Les objectifs d’un système de santé devraient
bien être ceux-ci. Pour toutes les rencontres entre un soignant et un soigné, cette préoccupation
devrait être au premier plan. Il serait temps que
les principes de développement de l’autonomie
des patients soient utilisés en routine dans toutes nos consultations, et que l’on ne voie pas
l’éducation thérapeutique comme le seul lieu de
cette mise en œuvre.
Références :
1. Saout C, Charbonnel B, Bertrand D. Pour une politique nationale d’éducation thérapeutique du patient. Paris ; Ministère de la santé, de la jeunesse, des sports et de la vie associative ;
2008 (171 pages).
2. Epstein RM, Communicating evidence for participatory decision making.Alper BS, Quill TE. JAMA. 2004 19;291(19):2359-66.

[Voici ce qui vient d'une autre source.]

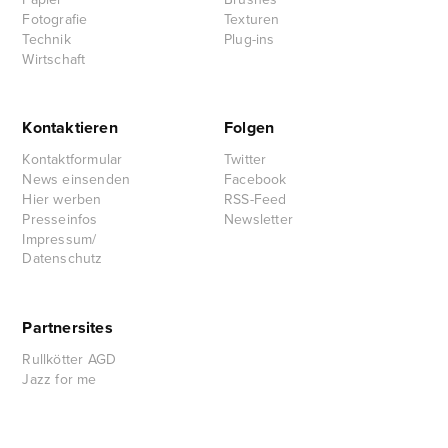
Fotografie
Texturen
Technik
Plug-ins
Wirtschaft
Kontaktieren
Folgen
Kontaktformular
Twitter
News einsenden
Facebook
Hier werben
RSS-Feed
Presseinfos
Newsletter
Impressum/
Datenschutz
Partnersites
Rullkötter AGD
Jazz for me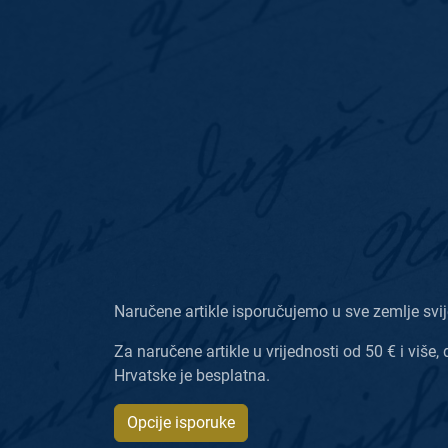
Naručene artikle isporučujemo u sve zemlje svij
Za naručene artikle u vrijednosti od 50 € i više, 
Hrvatske je besplatna.
Opcije isporuke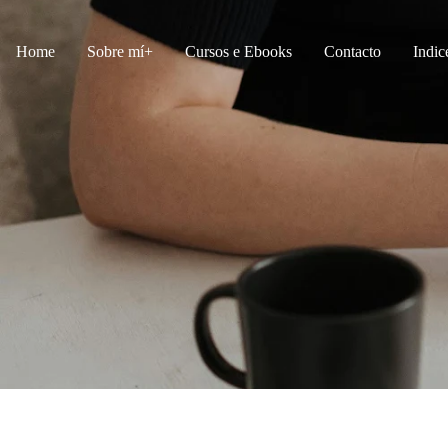
Home
Sobre mí
Cursos e Ebooks
Contacto
Indic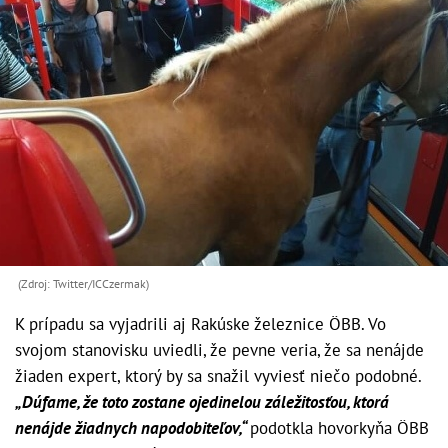
(Zdroj: Twitter/ICCzermak)
K prípadu sa vyjadrili aj Rakúske železnice ÖBB. Vo
svojom stanovisku uviedli, že pevne veria, že sa nenájde
žiaden expert, ktorý by sa snažil vyviesť niečo podobné.
„Dúfame, že toto zostane ojedinelou záležitosťou, ktorá
nenájde žiadnych napodobiteľov,“
podotkla hovorkyňa ÖBB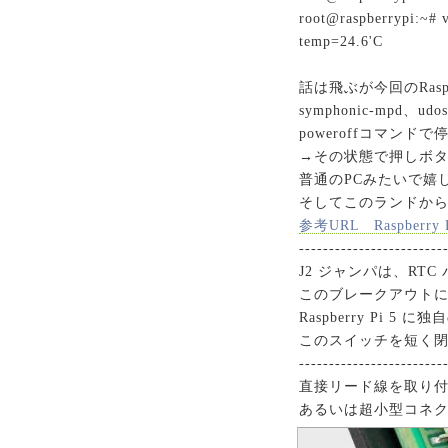
root@raspberrypi:~# 
temp=24.6'C
話は飛ぶが今回のRas
symphonic-mpd
poweroffコマン
→その状態で押しボタ
普通のPCみたいで嬉し
そしてこのランドから
参考URL Raspberry Pi
------------------------
J2 ジャンパは、RT
このブレークアウトに
Raspberry Pi 
このスイッチを短く
------------------------
直接リード線を取り
あるいは超小型コネク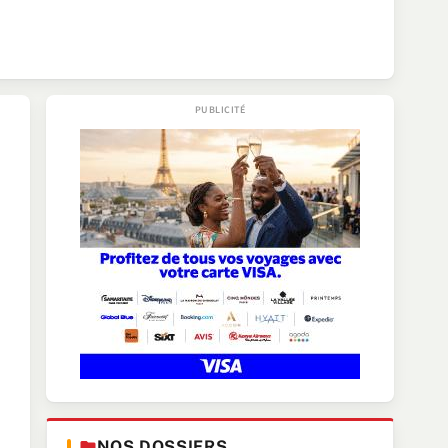
NOS DOSSIERS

3. OMS – Europe. Éducation thérapeutique du patient. Copenhague : OMS ; 1998.
4. Bourit O. Drahi E. Éducation thérapeutique du diabétique et médecine générale : une enquête dans les départements de l’Indre et du Loiret. Médecine. 2007; 229-234.
5. Gallois P, ed. La Formation Médicale Continue. Paris : Flammarion Médecine-Sciences ; 1998.
6. Bourit O. L’éducation thérapeutique des patients diabétiques de type 2 en médecine générale [Thèse Médecine]. Tours : UFR Médecine ; 2006.